Use proof by contradiction…
Suppose ##sqrt(14)## is rational.
Then ##sqrt(14) = p/q## for some positive integers ##p q## with ##q != 0##.
Without loss of generality we can suppose that ##p## and ##q## are the smallest such pair of integers.
##(p/q)^2 = 14##
So:
##p^2 = 14 q^2##
In particular ##p^2## is even.
If ##p^2## is even then ##p## must be even too so ##p = 2k## for some positive integer ##k##.
So:
##14 q^2 = (2k)^2 = 4 k^2##
Dividing both sides by ##2## we get:
##7 q^2 = 2 k^2##
So ##k^2## must be divisible by ##7##. So ##k## must be divisible by ##7## too. So ##k = 7m## for some positive integer ##m##.
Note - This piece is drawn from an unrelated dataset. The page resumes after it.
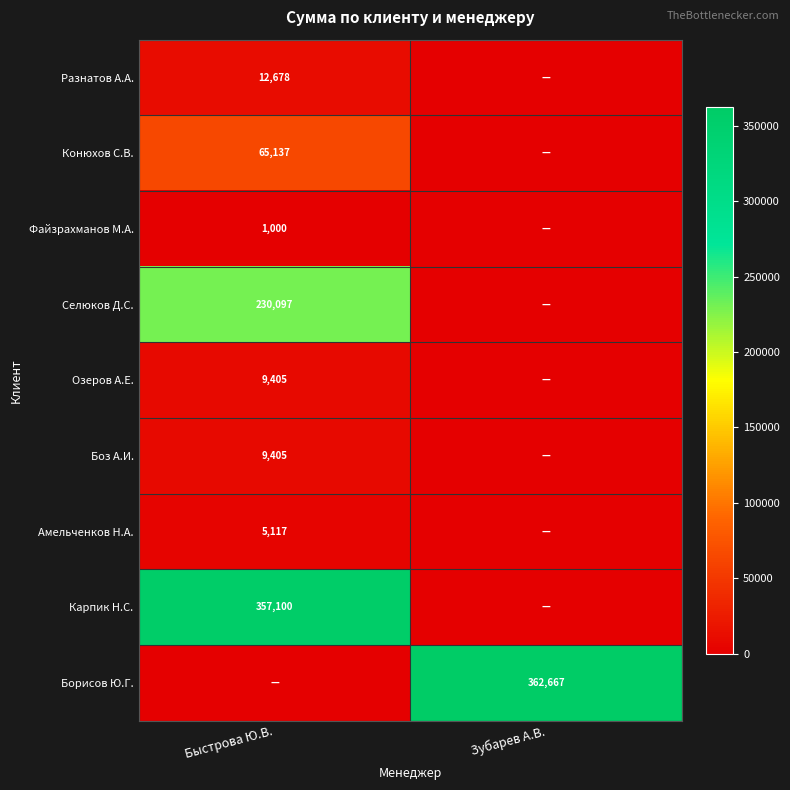

Is the value of Файзрахманов М.А. at Быстрова Ю.В. greater than the value of Борисов Ю.Г. at Зубарев А.В.?

No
##7 q^2 = 2 (7m)^2 = 7*14m^2##
Divide both sides by ##7## to find:
##q^2 = 14 m^2##
So ##14 = q^2/m^2 = (q/m)^2##
So ##sqrt(14) = q/m##
Now ##m < q < p## contradicting our supposition that ##p## and ##q## are the smallest pair of positive integers such that ##sqrt(14) = p/q##. So our supposition is false and therefore our hypothesis that ##sqrt(14)## is rational is also false.